What does Starbucks get? Well, street cred, for one -- it's kind of cool, if you're a Net-obsessed coffee seller, to think that your green-and-white emblem could be the de facto dominant entry in the vocabulary of "warchalking" -- markings left by wireless-access fans for their fellows to indicate the location of "hot spots," a la the pictorial language of hobos.

And this is one strategy centered on selling coffee -- a pretty important part of Starbucks's business that analysts worried the company had somehow forgotten about two years ago. The company thinks offering wireless access could bring in revenue by attracting more paying customers outside of the morning hours in which Starbucks does the bulk of its business. Even Mr. Schultz is saying the right things, noting that "this service is a natural extension of the Starbucks coffeehouse experience, which has always been about making connections with the people and information that are important to us over a cup of coffee."
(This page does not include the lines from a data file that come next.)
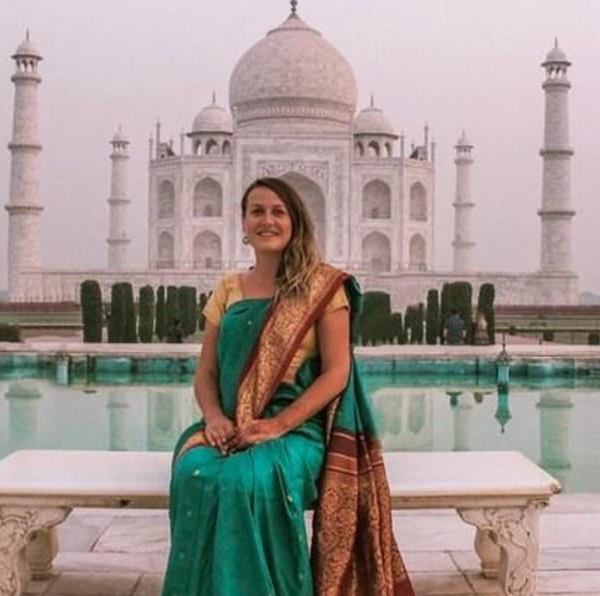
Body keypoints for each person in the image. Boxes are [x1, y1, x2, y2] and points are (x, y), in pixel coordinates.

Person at [162, 178, 415, 596]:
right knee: (194, 472)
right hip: (230, 425)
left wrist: (278, 425)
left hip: (297, 431)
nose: (267, 220)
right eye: (257, 211)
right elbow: (206, 373)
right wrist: (215, 417)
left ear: (295, 221)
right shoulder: (228, 288)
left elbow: (337, 372)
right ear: (243, 223)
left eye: (278, 211)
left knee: (249, 481)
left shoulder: (323, 288)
However, the one problem MobileStar had was that it was having to install very expensive T-1 lines in each cafe rather than the chaper and more easily had DSL connections that smaller WISPs like Surf and Sip use. Rafe Needleman this morning was concerned about such WISP's future in Bye-Bye Wi-Fi Small Fry but I'm not sure that's the case. Of course, there will probably be some significant consolidation, a fact that is probably not lost on Surf and Sip's Rick Ehrlinspiel.